_EXERCISES TO COMPLETE_.
1. Using the text on California's early railroads, answer these:
(a) Who wrote the piece it describes, and for what outlet?
(b) What single word does it use for the first thirty years of trains in California?
(c) Whose hands does it warn against funneling huge amounts of public money into?
2. In the text on California's early railroads, why does the writer start with the first trains to run in California? Answer in one to three sentences.
3. Continue the text on California's early railroads from its last sentence.

_TEXT PROVIDED_.
○ ○ ○
Historian Richard White writes for Zocalo that the urban romantic image of a high-speed train zipping coolly across the great open beauty of California could use a dose of reality. Luckily, he writes, the past provides it. He starts with the first trains to run in California, an experience that provides many lessons to the enthusiasts of today.
The first thirty years of the old relationship between train and California were more than bad. They were horrid...California should have learned something from this. Do not build large railroads ahead of demand. Do not quickly fund those things that we might be able to do at less cost, more efficiently, and with improved technology later when we really need it. Do not funnel huge amounts of public money into private hands on the basis of only promises of benefits. Remember to calculate capital costs accurately.
○ ○ ○
_AVAILABLE DATA_.
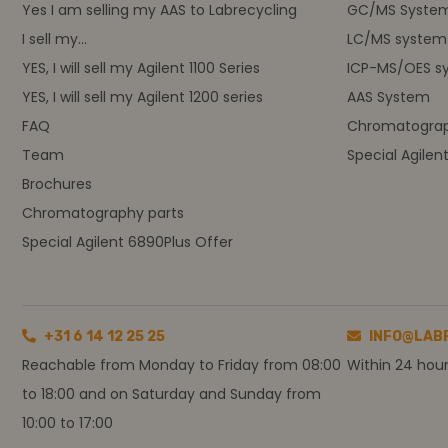
Yes I am selling my AAS to Labrecycling
GC/MS Syste
I sell my...
LC/MS system
YES, I will sell my Agilent 1100 Series
ICP-MS/OES s
YES, I will sell my Agilent 1200 series
AAS System
FAQ
Chromatograp
Team
Special Agilen
Brochures
Chromatography parts
Special Agilent 6890Plus Offer
+31 6 14 12 25 25
INFO@LAB
Reachable from Monday to Friday from 08:00
Within 24 hou
to 18:00 and on Saturday and Sunday from
10:00 to 17:00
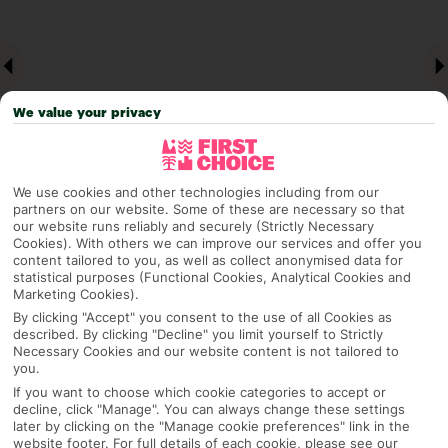
We value your privacy
We use cookies and other technologies including from our
partners on our website. Some of these are necessary so that
our website runs reliably and securely (Strictly Necessary
Why pick First Choice
Cookies). With others we can improve our services and offer you
content tailored to you, as well as collect anonymised data for
statistical purposes (Functional Cookies, Analytical Cookies and
Marketing Cookies).
By clicking "Accept" you consent to the use of all Cookies as
OVERVIEW
FEATURES
BEST PRICES
described. By clicking "Decline" you limit yourself to Strictly
Necessary Cookies and our website content is not tailored to
you.
If you want to choose which cookie categories to accept or
Overview
decline, click "Manage". You can always change these settings
Official Rating:
later by clicking on the "Manage cookie preferences" link in the
website footer. For full details of each cookie, please see our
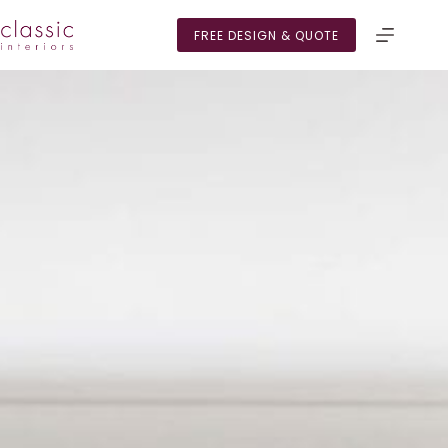
Skip
to
FREE DESIGN & QUOTE
content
○ ○ ○
_EXPECTED RESPONSES_.
1.
(a) Historian Richard White, for Zocalo.
(b) Horrid.
(c) Private hands.

2. He starts there because that early experience offers many lessons to today's fans of high-speed rail. The past gives a dose of reality to the romantic picture of a fast train gliding across California.

3.
But because I am an American historian, I also know what California’s answer will be: it will be different this time. It is a new day. That was then; this is now. California and the railroads were both young and foolish in those days. We have seen high-speed rail in France, Japan, and now China. It works. And if the French, Japanese, and Chinese can make it work, certainly Californians can make it work.
This is a tough job for an historian. I need help. I may need my brother, the therapist. Because California is not France, Japan, or China.
White says he has no desire to extend California’s "doomed" love affair with the internal combustion engine: "But I also don’t want California squandering the money needed for schools, universities, infrastructure, hospitals, and the most basic kinds of assistance to the poor on fantasies of a better life on the Silver Streak."